- **Required work**
The expected answer is a verbatim transcription of the lines below, beginning with the first and ending with the line that holds "The regular (unnumbered)", without pictures.

○ ○ ○ ○

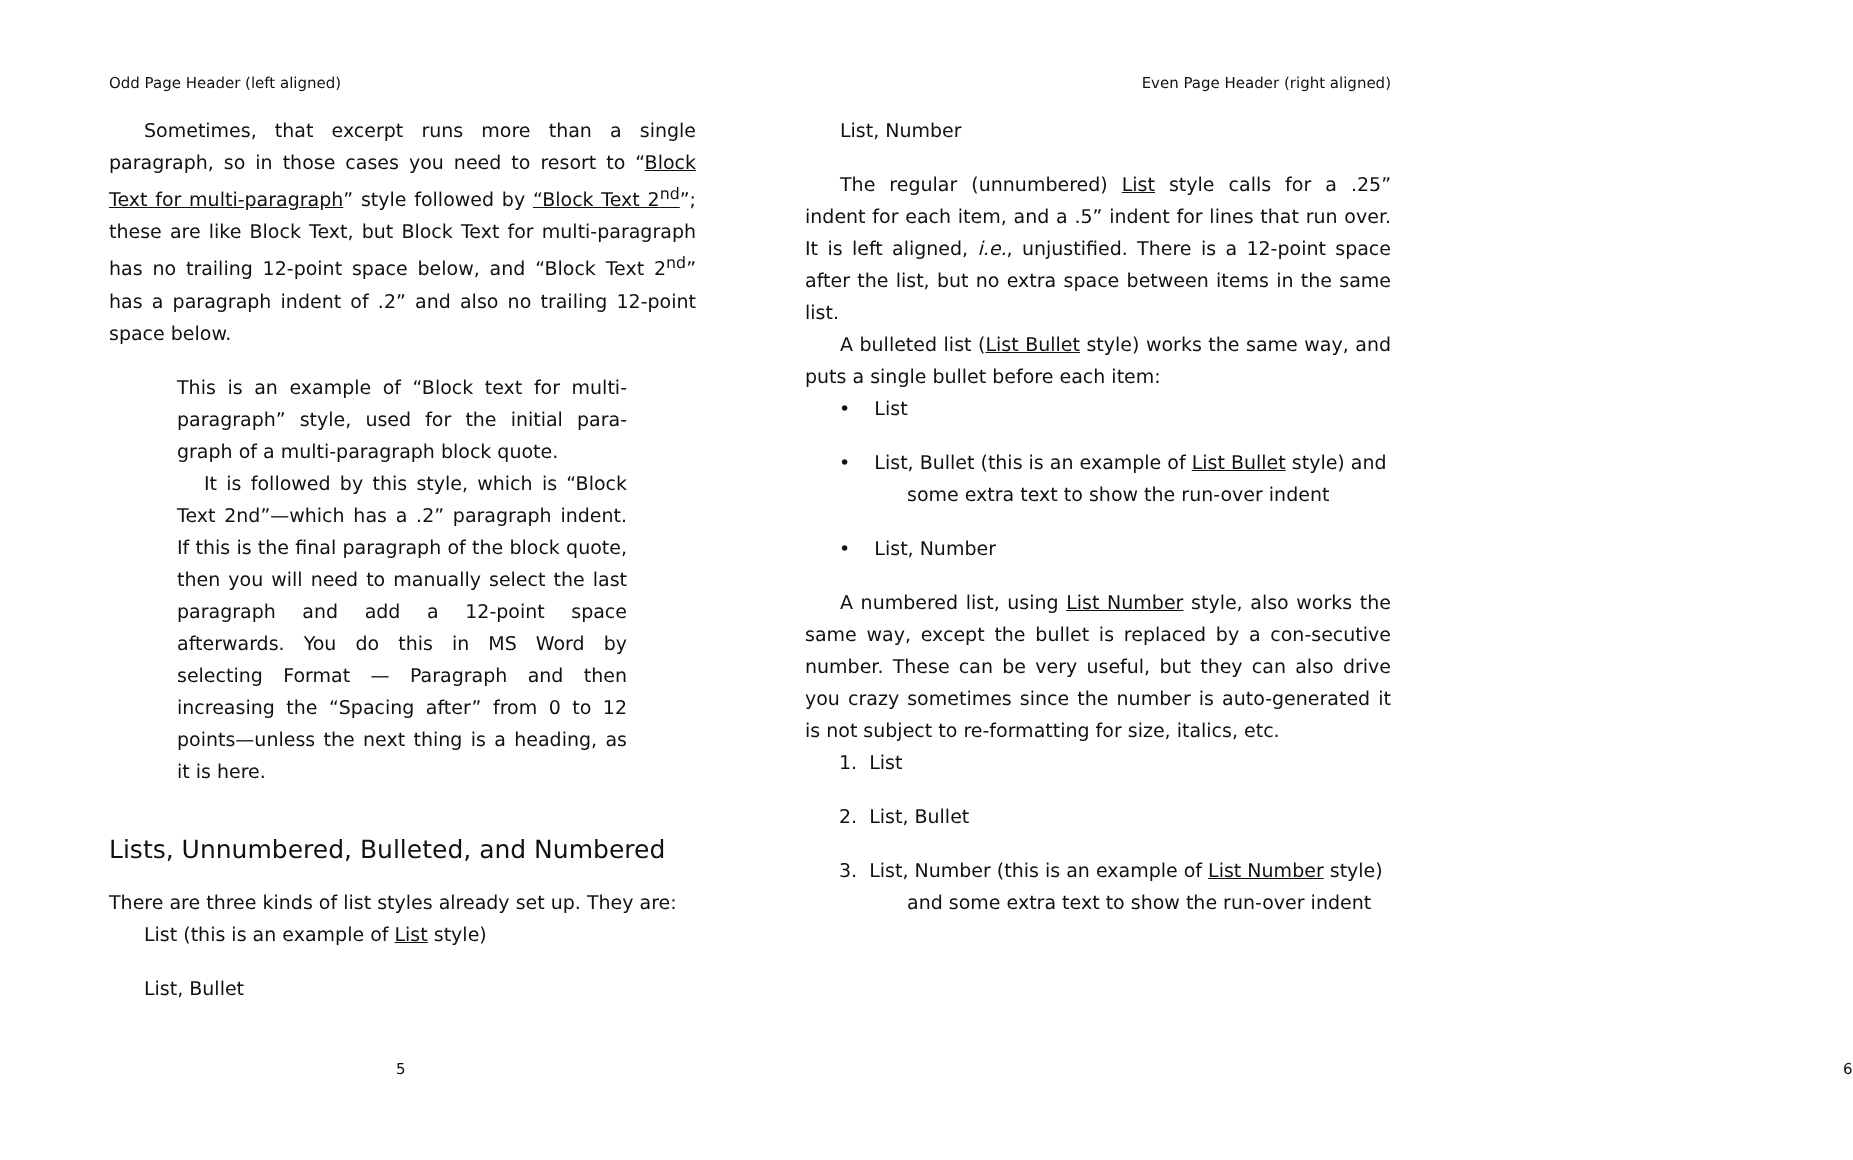Odd Page Header (left aligned)
Sometimes, that excerpt runs more than a single paragraph, so in those cases you need to resort to “Block Text for multi-paragraph” style followed by “Block Text 2<sup>nd</sup>”; these are like Block Text, but Block Text for multi-paragraph has no trailing 12-point space below, and “Block Text 2<sup>nd</sup>” has a paragraph indent of .2” and also no trailing 12-point space below.
This is an example of “Block text for multi-paragraph” style, used for the initial para-graph of a multi-paragraph block quote.
It is followed by this style, which is “Block Text 2nd”—which has a .2” paragraph indent. If this is the final paragraph of the block quote, then you will need to manually select the last paragraph and add a 12-point space afterwards. You do this in MS Word by selecting Format — Paragraph and then increasing the “Spacing after” from 0 to 12 points—unless the next thing is a heading, as it is here.
Lists, Unnumbered, Bulleted, and Numbered
There are three kinds of list styles already set up. They are:
List (this is an example of List style)
List, Bullet
5
Even Page Header (right aligned)
List, Number
The regular (unnumbered) List style calls for a .25” indent for each item, and a .5” indent for lines that run over. It is left aligned, i.e., unjustified. There is a 12-point space after the list, but no extra space between items in the same list.
A bulleted list (List Bullet style) works the same way, and puts a single bullet before each item:
• List
• List, Bullet (this is an example of List Bullet style) and some extra text to show the run-over indent
• List, Number
A numbered list, using List Number style, also works the same way, except the bullet is replaced by a con-secutive number. These can be very useful, but they can also drive you crazy sometimes since the number is auto-generated it is not subject to re-formatting for size, italics, etc.
1. List
2. List, Bullet
3. List, Number (this is an example of List Number style) and some extra text to show the run-over indent
6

○ ○ ○ ○

- **Response to the task**
Odd Page Header (left aligned)
Sometimes, that excerpt runs more than a single paragraph, so in those cases you need to resort to “Block Text for multi-paragraph” style followed by “Block Text 2<sup>nd</sup>”; these are like Block Text, but Block Text for multi-paragraph has no trailing 12-point space below, and “Block Text 2<sup>nd</sup>” has a paragraph indent of .2” and also no trailing 12-point space below.
This is an example of “Block text for multi-paragraph” style, used for the initial para-graph of a multi-paragraph block quote.
It is followed by this style, which is “Block Text 2nd”—which has a .2” paragraph indent. If this is the final paragraph of the block quote, then you will need to manually select the last paragraph and add a 12-point space afterwards. You do this in MS Word by selecting Format — Paragraph and then increasing the “Spacing after” from 0 to 12 points—unless the next thing is a heading, as it is here.
Lists, Unnumbered, Bulleted, and Numbered
There are three kinds of list styles already set up. They are:
List (this is an example of List style)
List, Bullet
5
Even Page Header (right aligned)
List, Number
The regular (unnumbered) List style calls for a .25” indent for each item, and a .5” indent for lines that run over. It is left aligned, i.e., unjustified. There is a 12-point space after the list, but no extra space between items in the same list.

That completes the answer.